R9/14 : devoir de neutralité


En première instance l'opposition avait été rejetée. La Chambre de recours avait convoqué les parties à une procédure orale sans émettre d'opinion par écrit et la procédure orale s'était déroulée en l'absence de l'Opposante. La Chambre avait démarré la procédure orale en demandant simplement à la Titulaire de présenter ses arguments en matière d'activité inventive.
En l'absence à la fois d'arguments présentés oralement par l'Opposante et d'indications de la Chambre, la Titulaire a présenté les faits et arguments qui lui paraissaient pertinents.
La Chambre a ensuite révoqué le brevet.

Pour la Requérante, la Chambre aurait dû indiquer plus clairement les aspects sur lesquels elle aurait dû se focaliser.
La Grande Chambre rappelle que l'activité inventive est examinée à l'aide de l'approche problème-solution, normalement connue du mandataire de la Titulaire, si bien qu'elle n'avait pas besoin d'indications particulières, ce qui d'ailleurs n'aurait pas été approprié compte tenu du devoir de neutralité de la Chambre.
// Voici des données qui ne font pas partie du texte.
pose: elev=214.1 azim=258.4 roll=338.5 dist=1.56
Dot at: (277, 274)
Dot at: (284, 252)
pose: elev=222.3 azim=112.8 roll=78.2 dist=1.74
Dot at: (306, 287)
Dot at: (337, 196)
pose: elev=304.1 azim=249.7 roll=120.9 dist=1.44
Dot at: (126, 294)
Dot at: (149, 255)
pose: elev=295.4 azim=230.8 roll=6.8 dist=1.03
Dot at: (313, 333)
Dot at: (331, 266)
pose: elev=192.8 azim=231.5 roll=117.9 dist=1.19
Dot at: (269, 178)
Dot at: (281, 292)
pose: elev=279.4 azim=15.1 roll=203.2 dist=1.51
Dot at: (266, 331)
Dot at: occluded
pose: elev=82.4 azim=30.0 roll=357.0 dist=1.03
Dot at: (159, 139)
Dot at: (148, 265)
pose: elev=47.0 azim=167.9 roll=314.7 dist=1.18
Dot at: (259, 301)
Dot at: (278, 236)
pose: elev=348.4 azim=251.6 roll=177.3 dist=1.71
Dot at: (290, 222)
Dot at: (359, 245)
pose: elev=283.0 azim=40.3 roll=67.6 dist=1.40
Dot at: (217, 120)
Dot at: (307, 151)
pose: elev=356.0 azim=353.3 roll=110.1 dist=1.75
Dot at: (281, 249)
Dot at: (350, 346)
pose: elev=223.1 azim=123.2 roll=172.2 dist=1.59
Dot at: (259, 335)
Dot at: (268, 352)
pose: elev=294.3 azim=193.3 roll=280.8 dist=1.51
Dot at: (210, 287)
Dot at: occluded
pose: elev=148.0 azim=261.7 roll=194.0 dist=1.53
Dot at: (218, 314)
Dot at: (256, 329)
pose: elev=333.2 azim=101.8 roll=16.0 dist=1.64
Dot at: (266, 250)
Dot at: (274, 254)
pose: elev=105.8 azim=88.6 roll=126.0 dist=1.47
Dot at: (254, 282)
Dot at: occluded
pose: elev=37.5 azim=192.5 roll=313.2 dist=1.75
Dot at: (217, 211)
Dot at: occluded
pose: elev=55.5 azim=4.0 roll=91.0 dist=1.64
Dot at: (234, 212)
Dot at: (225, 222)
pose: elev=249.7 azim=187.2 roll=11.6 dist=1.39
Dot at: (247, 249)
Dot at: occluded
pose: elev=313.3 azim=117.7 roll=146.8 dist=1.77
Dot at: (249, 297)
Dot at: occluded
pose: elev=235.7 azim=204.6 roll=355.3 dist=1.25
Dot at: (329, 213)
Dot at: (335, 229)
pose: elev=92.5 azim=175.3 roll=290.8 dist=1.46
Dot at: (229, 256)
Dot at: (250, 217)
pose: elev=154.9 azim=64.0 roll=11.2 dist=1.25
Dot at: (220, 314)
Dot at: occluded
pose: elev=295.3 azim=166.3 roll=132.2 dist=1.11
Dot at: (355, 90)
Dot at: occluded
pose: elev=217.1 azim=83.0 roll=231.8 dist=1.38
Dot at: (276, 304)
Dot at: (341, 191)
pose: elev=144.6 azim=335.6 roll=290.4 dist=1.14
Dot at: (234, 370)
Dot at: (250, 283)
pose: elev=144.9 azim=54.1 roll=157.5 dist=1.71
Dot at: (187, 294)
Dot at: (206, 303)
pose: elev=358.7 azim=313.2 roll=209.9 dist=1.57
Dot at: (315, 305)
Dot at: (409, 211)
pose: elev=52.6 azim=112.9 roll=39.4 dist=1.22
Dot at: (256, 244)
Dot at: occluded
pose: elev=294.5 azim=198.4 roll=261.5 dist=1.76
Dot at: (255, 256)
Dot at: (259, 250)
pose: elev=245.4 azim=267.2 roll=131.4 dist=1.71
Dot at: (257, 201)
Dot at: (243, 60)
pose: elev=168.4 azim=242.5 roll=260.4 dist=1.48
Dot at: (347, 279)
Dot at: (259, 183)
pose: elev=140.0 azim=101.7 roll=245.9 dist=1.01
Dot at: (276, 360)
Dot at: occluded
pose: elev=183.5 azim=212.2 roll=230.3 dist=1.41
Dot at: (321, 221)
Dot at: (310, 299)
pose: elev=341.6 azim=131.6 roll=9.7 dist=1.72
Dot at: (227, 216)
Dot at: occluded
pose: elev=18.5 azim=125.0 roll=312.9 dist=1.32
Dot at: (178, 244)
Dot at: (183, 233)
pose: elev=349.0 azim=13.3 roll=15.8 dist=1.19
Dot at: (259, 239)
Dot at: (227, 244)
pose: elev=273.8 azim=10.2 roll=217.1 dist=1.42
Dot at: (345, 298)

Comme rappelé dans un grand nombre de décisions R, le droit des parties d'être entendu ne signifie pas que les Chambres doivent leur donner tous les motifs possibles pour la décision. Une Chambre n'est pas obligée lors d'une procédure orale de discuter en détail tout ce qui peut influer sur sa décision; il suffit que leur pertinence devienne claire durant la procédure.
Le droit d'être entendu du Requérant n'aurait été violé que si la Chambre n'avait pas donné suffisamment l'opportunité de discuter au moins les aspects pertinents pour la décision. Il revient à chaque partie de décider ce qui est pertinent, sur la base de sa connaissance du dossier et de l'expertise professionnelle que l'on peut attendre d'elle. Chaque partie doit jouer un rôle actif et, de sa propre initiative, présenter les arguments en sa faveur (R2/08). Le mandataire doit présenter son cas pour le mieux, sans support de la Chambre, laquelle doit rester impartiale (R11/08, R18/09, R21/09). Un mandataire agréé ne peut compter sur la Chambre pour l'avertir, le guider ou l'aider (R4/09, R17/09). Les Chambres doivent s'abstenir de tout commentaire ou conseil pouvant être utile à une partie, surtout lorsque l'autre partie est absente.

La Chambre avait demandé lors de la procédure orale si des essais comparatifs figuraient au dossier afin de prouver l'effet allégué. La Titulaire s'était montrée surprise par l'importance prise par cette absence d'essais dans la décision. La Grande Chambre rappelle que la soumission d'essais comparatifs fait partie de l'approche problème-solution lorsqu'il s'agit d'établir le problème technique objectif. Il ne pouvait donc n'y avoir ni surprise ni violation du droit d'être entendu.

Décision R9/14

3 commentaires:

  1. Pas d'opinion préliminaire, il faut alors deviner les points pertinents?
    L'autre partie n'est pas présente, alors la chambre peut encore moins donner son avis ou indiquer les points pertinents?

    C'est très pratique pour préparer!!!

    En général on est au bout de 10 ans de procédures, le titulaire doit apprécier d'avoir persévéré pour finir avec une procédure orale au cour de laquelle on ne sait pas si on a abordé les vrais points à discuter.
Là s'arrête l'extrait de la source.